American Political Science Association, Committee on Nomination of Officers for 1942, 1942
Scope and Contents
This series, a very large collection, is arranged in eight parts. They are contained in 84 boxes and are arranged according to the general, straightforward order in which Colegrove himself had organized them. Only minor changes were required where alphabetical or chronological order had been interrupted.
Colegrove kept his records organized very carefully in alphabetical, chronological and topical order. He separated his research notes according to his major studies.
Colegrove's correspondence generally falls between the years 1917 to 1954.
Part I, Boxes 1-2: Biographical and personal records include a biographical file, limited family and personal correspondence, including that from relatives: Kenneth's father, and Kenneth's brother Paul; J.E. Light and J.L. Mack, whose relationship to Colegrove is not clear. This part also contains his correspondence from a mysterious German woman, Friedel Geibel. There are also family diaries, scrapbooks and miscellaneous personal items.
Part II, Boxes 3-4: General correspondence files are organized alphabetically, by letter only, not by name of individual correspondents contained within each folder. The letters are loosely chronological within the folders.
Part III, Boxes 5-65: This contains Colegrove's professional correspondence and administrative records. The folders are arranged alphabetically according to specific name (of individual person) or title (of organization) and chronologically wherever more than one folder appears for a given heading. This part also includes administrative records for various institutions and organizations, public addresses, articles, book reviews, public discussions, lectures, and published and unpublished manuscripts, arranged much as Colegrove left them.
Part IV, Boxes 64-65: Although Colegrove referred to these materials as “declassified files,” he gave no explanation for the designation and an examination of the correspondence yielded no insight. This correspondence is straightforward and general in nature.
Part V, Boxes 65-80: Colegrove's research files include manuscripts, their rough drafts, revisions, notes, and position papers. There are translations of Japanese manuscripts, and transliterations of articles from.
Japanese newspapers and journals. The folders in these boxes contain research notes on Japan and the Far East, on the Constitution of Japan including the Minobe and Oyama drafts and transliterations, and all of Colegrove's Nippon research. The files on Nippon research cover such topics as militarism in Japan, political parties, the Imperial Diet and its documents, the economic and political situation in Japan and the Far East, and labor relations.
Part V also includes Colegrove's research in geopolitics. The Marburg Papers, in connection with the League to Enforce Peace, contributed to Colegrove's research on world peace, international treaties, diplomacy, and the League of Nations. These research notes, which resulted in his book, The American Senate and World Peace, also include rough drafts and revisions.

TASK REQUIREMENTS >>
#1 Answer the following from the collection description, each on its own line.
(a) How many boxes contain the series?
(b) Between which years does Colegrove's correspondence generally fall?
(c) Which book resulted from Colegrove's research notes on world peace, treaties, diplomacy, and the League of Nations?
#2 From the collection description, reproduce verbatim the passage beginning with "Part V, Boxes" up to and including "of articles from.".

PROVIDED MATERIAL >>
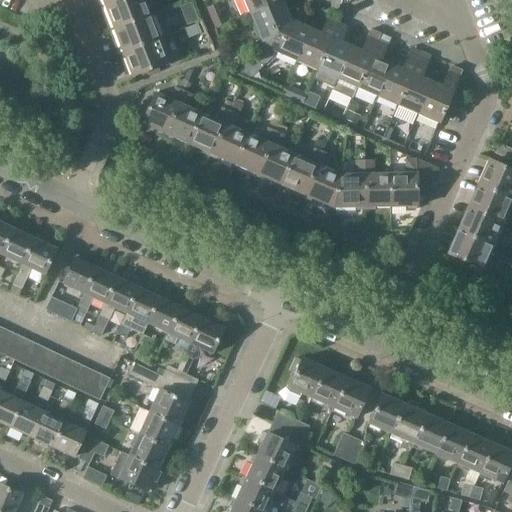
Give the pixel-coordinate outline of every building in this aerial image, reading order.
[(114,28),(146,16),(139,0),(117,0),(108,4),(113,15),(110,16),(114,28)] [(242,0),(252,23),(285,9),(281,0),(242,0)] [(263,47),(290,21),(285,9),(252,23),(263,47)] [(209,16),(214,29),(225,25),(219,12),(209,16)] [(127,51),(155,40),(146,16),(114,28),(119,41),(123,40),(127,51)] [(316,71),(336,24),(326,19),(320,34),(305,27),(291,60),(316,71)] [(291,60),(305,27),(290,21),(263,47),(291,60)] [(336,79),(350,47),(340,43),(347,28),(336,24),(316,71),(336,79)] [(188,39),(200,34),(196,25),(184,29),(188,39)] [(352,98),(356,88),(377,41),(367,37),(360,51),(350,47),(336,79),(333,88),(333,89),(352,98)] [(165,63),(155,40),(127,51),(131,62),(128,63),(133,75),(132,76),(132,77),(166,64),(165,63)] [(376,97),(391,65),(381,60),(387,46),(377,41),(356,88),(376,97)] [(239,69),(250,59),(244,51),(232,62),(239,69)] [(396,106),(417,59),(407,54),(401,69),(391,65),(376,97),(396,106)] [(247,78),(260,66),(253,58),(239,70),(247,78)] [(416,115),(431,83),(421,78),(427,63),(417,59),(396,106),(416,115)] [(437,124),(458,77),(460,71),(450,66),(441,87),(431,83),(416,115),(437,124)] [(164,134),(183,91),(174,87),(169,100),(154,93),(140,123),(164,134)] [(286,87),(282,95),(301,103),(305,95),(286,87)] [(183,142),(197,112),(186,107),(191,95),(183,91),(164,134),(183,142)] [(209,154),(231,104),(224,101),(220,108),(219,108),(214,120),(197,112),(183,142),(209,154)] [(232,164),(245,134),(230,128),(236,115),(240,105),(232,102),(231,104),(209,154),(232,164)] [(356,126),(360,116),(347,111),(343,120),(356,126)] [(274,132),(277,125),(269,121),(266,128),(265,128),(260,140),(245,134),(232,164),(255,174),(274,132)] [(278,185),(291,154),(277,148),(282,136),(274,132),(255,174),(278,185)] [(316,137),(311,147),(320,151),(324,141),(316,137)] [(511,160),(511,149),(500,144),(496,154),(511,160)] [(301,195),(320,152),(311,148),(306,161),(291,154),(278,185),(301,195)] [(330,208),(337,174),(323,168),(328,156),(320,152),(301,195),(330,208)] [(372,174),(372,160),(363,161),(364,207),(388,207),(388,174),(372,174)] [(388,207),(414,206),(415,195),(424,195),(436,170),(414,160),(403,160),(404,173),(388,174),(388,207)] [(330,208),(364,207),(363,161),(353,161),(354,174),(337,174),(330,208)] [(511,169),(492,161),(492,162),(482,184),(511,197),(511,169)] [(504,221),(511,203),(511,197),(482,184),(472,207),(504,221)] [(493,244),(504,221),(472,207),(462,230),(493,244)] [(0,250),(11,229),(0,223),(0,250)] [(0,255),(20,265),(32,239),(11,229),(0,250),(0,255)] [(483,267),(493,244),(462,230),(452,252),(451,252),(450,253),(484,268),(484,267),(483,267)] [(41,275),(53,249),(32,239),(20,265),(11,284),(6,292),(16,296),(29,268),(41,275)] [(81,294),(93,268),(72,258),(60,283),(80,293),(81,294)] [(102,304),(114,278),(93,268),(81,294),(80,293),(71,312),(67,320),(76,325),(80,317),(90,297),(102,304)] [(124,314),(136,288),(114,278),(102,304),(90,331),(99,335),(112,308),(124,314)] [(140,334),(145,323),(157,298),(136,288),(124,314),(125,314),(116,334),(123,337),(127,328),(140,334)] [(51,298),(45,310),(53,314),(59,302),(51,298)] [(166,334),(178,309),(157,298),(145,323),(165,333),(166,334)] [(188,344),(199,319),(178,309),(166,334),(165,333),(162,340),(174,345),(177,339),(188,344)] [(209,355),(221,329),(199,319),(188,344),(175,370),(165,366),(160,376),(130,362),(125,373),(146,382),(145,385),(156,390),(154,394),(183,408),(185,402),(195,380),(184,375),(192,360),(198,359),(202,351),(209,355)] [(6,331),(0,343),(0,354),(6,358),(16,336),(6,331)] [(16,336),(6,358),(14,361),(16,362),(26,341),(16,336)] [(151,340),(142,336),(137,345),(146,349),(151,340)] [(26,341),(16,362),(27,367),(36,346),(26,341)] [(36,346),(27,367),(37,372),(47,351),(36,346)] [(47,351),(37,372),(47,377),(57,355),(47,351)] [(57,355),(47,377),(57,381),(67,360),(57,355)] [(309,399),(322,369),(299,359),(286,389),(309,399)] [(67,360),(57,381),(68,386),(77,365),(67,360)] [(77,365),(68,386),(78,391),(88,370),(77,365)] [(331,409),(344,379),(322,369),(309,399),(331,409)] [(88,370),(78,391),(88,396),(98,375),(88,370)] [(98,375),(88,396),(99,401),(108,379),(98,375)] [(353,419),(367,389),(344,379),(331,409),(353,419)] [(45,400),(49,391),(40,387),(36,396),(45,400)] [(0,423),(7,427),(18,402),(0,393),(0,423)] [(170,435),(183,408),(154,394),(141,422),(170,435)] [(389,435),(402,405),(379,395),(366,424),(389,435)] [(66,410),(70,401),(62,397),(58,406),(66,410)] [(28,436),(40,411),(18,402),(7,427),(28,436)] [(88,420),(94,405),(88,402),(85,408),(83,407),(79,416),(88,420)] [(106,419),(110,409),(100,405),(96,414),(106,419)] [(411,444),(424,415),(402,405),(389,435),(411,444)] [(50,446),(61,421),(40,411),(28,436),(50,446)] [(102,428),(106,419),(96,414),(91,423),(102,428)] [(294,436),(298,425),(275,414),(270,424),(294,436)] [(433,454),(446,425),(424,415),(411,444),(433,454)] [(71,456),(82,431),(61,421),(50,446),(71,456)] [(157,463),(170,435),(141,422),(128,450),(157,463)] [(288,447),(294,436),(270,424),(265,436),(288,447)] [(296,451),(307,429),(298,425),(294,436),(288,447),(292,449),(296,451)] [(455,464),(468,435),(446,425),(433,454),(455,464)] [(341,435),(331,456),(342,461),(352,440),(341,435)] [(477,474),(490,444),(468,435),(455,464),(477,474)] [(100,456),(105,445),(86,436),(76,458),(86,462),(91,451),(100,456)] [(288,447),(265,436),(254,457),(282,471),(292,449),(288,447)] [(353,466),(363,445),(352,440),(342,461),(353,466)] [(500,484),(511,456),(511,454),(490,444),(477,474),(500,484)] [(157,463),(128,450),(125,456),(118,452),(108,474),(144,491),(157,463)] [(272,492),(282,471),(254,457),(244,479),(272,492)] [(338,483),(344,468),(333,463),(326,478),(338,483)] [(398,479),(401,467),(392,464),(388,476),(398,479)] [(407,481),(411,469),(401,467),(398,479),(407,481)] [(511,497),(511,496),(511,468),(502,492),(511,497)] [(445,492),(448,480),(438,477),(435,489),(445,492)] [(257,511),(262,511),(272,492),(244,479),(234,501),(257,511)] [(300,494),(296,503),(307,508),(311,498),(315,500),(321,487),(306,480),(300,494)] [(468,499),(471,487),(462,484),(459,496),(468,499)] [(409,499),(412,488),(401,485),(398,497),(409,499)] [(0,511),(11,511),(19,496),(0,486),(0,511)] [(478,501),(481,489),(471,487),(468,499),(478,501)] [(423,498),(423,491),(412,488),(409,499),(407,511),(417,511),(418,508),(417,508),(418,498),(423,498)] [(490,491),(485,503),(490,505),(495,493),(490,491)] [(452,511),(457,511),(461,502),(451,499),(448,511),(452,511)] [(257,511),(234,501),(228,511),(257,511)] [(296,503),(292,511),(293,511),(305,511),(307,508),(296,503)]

CORRECT ANSWERS >>
#1
(a) 84 boxes
(b) 1917 to 1954
(c) The American Senate and World Peace

#2
Part V, Boxes 65-80: Colegrove's research files include manuscripts, their rough drafts, revisions, notes, and position papers. There are translations of Japanese manuscripts, and transliterations of articles from.